**Set problem 1**
According to the discovery meeting guide, how long does the first meeting last?

------ Document extract ------

STAGE 01 — FIRST MEETING

Discovery
Meeting

30–60 MINUTES IN PERSON ADVISOR LED NO MATERIALS
THE SETUP — WHERE THEY ARE COMING FROM
The client arrives curious but guarded. They have probably met with other advisors before and are evaluating whether Presidio is different or just another version of what they have already seen. They are not yet ready to trust — they are ready to be impressed or disappointed. Your job is to do neither. Your job is to make them feel understood in a way no one else has.

They leave committed to the next meeting when they feel two things: that you see their situation more clearly than they do, and that the path forward starts with a plan, not a pitch.
WHAT YOU SHOW THEM
MATERIALS AT THIS STAGE
  • Nothing. No presentations, no proposals, no screens.
  • A notepad and a pen — you are here to listen, not to sell.
  • The absence of a pitch deck is itself a signal. Let it work.
WHAT YOU SAY — WORD TRACKS
OPEN Setting the agenda before they wonder what this is
"Before we get into anything, let me tell you how I like to run this first conversation. I'm going to ask you a lot of questions — about where you are, what you've built, what's on your mind. I'm not going to pitch you anything today. My job right now is just to understand your situation well enough to tell you whether we can actually help and what that would look like. Fair enough?"

------ Records supplied ------

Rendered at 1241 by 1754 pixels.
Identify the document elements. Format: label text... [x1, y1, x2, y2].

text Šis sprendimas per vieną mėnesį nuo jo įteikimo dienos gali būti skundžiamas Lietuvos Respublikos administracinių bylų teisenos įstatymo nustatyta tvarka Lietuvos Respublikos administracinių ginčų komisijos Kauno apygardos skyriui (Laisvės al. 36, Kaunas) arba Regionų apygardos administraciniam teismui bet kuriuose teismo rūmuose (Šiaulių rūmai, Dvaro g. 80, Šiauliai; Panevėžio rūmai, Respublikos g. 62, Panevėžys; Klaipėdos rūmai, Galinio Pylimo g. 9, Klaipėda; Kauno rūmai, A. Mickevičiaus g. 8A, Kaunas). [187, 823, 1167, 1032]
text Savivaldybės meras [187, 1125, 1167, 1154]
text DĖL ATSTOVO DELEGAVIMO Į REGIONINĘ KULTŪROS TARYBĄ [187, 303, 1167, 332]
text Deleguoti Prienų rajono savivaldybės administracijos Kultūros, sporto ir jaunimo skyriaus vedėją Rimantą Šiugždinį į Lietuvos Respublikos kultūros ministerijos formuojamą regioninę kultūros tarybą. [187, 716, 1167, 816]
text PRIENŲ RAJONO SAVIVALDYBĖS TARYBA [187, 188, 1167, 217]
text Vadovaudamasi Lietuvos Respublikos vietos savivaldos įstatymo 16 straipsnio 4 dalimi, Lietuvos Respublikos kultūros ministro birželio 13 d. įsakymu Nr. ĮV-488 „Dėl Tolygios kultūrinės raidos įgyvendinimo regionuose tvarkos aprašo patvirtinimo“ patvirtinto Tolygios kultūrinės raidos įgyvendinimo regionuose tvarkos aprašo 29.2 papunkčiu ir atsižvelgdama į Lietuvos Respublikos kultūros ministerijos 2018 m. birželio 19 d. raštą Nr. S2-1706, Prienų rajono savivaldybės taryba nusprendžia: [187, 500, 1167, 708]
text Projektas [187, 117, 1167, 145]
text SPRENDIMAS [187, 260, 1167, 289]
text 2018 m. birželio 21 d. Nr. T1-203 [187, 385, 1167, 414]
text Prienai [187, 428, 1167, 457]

------

**Set problem 2**
Edit the listing from its start down through the line containing "Identify the document", replacing "elements" with "items" and keeping everything else unchanged. Return only those lines.

**Final result 1**
30–60 minutes.

**Final result 2**
Rendered at 1241 by 1754 pixels.
Identify the document items. Format: label text... [x1, y1, x2, y2].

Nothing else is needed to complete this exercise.